Records shown: Begin

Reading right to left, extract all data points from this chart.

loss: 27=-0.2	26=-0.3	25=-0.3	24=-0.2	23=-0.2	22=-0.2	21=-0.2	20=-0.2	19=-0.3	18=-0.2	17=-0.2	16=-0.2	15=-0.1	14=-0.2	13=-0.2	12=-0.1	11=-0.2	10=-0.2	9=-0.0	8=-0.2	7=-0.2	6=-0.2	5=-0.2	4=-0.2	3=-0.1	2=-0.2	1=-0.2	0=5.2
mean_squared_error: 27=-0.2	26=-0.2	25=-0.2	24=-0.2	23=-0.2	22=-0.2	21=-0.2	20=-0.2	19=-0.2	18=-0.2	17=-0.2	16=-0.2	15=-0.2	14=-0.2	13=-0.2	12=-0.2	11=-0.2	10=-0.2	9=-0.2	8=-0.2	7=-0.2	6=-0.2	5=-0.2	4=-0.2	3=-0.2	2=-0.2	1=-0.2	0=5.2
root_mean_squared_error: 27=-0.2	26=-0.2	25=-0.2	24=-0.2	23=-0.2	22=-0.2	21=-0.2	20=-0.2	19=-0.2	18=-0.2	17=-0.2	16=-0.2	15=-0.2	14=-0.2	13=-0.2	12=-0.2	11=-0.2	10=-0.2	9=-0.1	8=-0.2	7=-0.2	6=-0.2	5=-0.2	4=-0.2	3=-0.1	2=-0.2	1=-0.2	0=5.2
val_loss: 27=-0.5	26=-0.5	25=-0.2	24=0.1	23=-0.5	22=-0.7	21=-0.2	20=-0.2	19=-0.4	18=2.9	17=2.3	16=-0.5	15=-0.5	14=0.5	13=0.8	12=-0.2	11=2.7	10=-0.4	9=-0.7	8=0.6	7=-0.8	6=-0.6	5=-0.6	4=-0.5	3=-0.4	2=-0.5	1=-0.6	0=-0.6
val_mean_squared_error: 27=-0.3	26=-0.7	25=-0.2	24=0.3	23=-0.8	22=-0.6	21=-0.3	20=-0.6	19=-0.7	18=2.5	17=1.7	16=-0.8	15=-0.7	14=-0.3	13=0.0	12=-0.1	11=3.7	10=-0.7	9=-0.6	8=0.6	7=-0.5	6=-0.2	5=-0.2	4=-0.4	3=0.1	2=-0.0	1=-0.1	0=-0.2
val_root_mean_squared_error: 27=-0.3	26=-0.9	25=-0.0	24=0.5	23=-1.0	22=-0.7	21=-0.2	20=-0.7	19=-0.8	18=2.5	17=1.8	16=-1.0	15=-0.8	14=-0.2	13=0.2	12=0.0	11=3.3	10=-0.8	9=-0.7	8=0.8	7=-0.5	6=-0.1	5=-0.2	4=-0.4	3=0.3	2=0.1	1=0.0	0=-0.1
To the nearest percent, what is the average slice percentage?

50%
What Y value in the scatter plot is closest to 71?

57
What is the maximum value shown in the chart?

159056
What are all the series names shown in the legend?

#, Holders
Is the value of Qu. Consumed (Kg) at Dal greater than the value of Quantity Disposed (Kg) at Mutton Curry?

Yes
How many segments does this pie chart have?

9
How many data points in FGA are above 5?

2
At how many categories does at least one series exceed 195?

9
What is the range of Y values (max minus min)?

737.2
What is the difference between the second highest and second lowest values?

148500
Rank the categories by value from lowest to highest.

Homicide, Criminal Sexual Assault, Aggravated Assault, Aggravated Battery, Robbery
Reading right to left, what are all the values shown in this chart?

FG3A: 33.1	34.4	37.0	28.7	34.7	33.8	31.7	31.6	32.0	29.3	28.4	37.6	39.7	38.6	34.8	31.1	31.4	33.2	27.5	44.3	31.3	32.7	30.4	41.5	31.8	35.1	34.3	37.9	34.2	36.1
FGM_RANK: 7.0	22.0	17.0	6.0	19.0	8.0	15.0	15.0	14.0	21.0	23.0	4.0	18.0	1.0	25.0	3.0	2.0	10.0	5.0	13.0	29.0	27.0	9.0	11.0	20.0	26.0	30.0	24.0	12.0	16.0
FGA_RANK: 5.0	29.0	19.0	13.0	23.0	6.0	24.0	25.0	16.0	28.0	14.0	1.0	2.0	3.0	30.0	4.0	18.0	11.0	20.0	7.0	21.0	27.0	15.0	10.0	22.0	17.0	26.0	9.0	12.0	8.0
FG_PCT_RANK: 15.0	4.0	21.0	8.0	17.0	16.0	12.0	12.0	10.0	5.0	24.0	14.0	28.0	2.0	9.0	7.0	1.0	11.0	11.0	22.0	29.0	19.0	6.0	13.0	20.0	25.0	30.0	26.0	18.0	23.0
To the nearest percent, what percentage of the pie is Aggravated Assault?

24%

Records shown: End

• _Work instruction_: Filter the entries above, keeping only the lines that contain the word "this".

• _Task answer_:
Reading right to left, extract all data points from this chart.
How many segments does this pie chart have?
Reading right to left, what are all the values shown in this chart?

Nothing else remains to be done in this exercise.